**Given exercise A**
Repeat the portion of the mailing-list post on partitioned table performance from "Re: Partitioned table performance - Mailing" to "performance  (Tom Lane <tgl@sss.pgh.pa.us>)".
**Given exercise B**
In the mailing-list post on partitioned table performance, rewrite the paragraph that begins "It looks bad in EXPLAIN ANALYZE" more briefly, keeping its main facts.

Re: Partitioned table performance - Mailing list pgsql-performance

From Jim C. Nasby
Subject Re: Partitioned table performance
Date
Msg-id 20041221225643.GU18180@decibel.org
Whole thread Raw
In response to Re: Partitioned table performance  (Tom Lane <tgl@sss.pgh.pa.us>)
List pgsql-performance
Sorry for the late reply, so I included the whole thread. Should this be
a TODO?

On Wed, Dec 15, 2004 at 08:30:08PM -0500, Tom Lane wrote:
> Greg Stark <gsstark@mit.edu> writes:
> > But I'm a bit puzzled. Why would Append have any significant cost? It's just
> > taking the tuples from one plan node and returning them until they run out,
> > then taking the tuples from another plan node. It should have no i/o cost and
> > hardly any cpu cost. Where is the time going?
>
> As best I can tell by profiling, the cost of the Append node per se is
> indeed negligible --- no more than a couple percent of the runtime in
> CVS tip for a test case similar to Stacy White's example.
>
> It looks bad in EXPLAIN ANALYZE, but you have to realize that passing
> the tuples up through the Append node doubles the instrumentation
> overhead of EXPLAIN ANALYZE, which is pretty sizable already.  (If you
> turn on \timing in psql and try the query itself vs. EXPLAIN ANALYZE,
> the actual elapsed time is about double, at least for me.)
>
> The other effect, which I hadn't expected, is that the seqscans
> themselves actually slow down.  I get
>
> regression=# explain analyze SELECT COUNT(*), MAX(bar1) FROM super_foo ;
>                                                                QUERY PLAN
>
----------------------------------------------------------------------------------------------------------------------------------------
>  Aggregate  (cost=16414.32..16414.32 rows=1 width=4) (actual time=32313.980..32313.988 rows=1 loops=1)
>    ->  Append  (cost=0.00..13631.54 rows=556555 width=4) (actual time=0.232..21848.401 rows=524289 loops=1)
>          ->  Seq Scan on super_foo  (cost=0.00..0.00 rows=1 width=4) (actual time=0.020..0.020 rows=0 loops=1)
>          ->  Seq Scan on sub_foo1 super_foo  (cost=0.00..6815.77 rows=278277 width=4) (actual time=0.187..6926.395
rows=262144loops=1) 
>          ->  Seq Scan on sub_foo2 super_foo  (cost=0.00..6815.77 rows=278277 width=4) (actual time=0.168..7026.953
rows=262145loops=1) 
>  Total runtime: 32314.993 ms
> (6 rows)

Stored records
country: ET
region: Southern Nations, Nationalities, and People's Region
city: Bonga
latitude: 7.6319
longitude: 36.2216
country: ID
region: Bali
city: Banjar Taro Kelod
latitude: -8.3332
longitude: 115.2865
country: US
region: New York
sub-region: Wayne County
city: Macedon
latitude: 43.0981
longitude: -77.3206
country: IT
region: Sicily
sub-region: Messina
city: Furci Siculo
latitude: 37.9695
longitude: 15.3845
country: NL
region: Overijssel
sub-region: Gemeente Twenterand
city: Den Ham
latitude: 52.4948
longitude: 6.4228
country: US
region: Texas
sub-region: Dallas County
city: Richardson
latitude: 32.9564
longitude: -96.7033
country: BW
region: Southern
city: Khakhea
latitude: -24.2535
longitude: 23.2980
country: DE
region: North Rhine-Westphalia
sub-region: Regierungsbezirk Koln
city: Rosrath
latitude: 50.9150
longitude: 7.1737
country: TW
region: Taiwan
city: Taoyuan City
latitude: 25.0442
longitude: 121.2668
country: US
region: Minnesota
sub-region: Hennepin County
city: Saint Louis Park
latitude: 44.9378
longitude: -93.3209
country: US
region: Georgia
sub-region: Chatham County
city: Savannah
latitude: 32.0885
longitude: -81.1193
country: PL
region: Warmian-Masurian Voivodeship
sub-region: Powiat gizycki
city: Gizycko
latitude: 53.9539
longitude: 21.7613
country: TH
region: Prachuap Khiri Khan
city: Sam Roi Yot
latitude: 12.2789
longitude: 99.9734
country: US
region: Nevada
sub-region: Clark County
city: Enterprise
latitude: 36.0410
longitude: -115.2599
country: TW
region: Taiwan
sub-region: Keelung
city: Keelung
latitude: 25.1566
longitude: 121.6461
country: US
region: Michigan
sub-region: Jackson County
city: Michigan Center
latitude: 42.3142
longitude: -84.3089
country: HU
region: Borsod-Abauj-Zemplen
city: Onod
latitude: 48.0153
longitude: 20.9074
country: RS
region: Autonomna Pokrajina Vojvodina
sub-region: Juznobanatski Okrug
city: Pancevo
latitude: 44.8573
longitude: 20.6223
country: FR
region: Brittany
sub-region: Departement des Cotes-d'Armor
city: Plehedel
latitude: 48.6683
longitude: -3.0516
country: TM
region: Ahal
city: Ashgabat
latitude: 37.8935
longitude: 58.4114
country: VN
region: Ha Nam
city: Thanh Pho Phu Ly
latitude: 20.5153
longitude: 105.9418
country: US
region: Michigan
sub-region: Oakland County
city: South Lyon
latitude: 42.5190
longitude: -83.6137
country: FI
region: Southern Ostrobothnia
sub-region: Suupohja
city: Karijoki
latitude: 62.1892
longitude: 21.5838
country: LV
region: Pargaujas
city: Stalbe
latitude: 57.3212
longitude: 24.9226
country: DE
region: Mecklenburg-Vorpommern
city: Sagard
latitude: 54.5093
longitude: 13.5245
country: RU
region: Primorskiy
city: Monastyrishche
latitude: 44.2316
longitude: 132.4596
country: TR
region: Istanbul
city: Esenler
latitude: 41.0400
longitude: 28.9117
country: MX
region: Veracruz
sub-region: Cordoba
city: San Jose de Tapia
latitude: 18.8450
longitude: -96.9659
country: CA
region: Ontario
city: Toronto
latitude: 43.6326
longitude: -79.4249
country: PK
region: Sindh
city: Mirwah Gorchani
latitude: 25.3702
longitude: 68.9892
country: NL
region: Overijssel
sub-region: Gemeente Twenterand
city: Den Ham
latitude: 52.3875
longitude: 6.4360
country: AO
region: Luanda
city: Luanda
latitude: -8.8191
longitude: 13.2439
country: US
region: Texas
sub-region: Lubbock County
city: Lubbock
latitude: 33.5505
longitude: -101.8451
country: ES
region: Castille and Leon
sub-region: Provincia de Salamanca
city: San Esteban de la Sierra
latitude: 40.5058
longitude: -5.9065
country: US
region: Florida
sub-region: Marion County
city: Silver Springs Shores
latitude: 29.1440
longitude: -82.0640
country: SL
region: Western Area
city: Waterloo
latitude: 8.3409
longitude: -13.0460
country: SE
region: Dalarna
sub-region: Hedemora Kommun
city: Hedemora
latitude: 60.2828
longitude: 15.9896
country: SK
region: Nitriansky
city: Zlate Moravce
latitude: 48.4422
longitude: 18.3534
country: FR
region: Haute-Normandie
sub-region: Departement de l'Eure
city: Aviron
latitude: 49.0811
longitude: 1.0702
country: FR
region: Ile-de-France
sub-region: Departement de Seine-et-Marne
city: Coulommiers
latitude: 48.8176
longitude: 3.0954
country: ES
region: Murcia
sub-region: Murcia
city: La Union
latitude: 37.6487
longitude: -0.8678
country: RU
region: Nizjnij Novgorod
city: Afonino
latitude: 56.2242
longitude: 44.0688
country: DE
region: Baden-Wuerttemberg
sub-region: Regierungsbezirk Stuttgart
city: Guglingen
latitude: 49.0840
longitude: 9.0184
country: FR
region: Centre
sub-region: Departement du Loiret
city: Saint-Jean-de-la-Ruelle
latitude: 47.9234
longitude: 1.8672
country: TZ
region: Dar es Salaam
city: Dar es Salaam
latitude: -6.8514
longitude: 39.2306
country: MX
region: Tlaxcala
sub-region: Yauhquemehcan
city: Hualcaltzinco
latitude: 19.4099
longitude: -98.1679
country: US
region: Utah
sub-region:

**Final result A**
Re: Partitioned table performance - Mailing list pgsql-performance

From Jim C. Nasby
Subject Re: Partitioned table performance
Date
Msg-id 20041221225643.GU18180@decibel.org
Whole thread Raw
In response to Re: Partitioned table performance  (Tom Lane <tgl@sss.pgh.pa.us>)

**Final result B**
The Append node looks bad in EXPLAIN ANALYZE because passing tuples through it doubles that command's already sizable instrumentation overhead. With \timing on in psql, EXPLAIN ANALYZE takes about twice the elapsed time of the query itself, at least for the writer.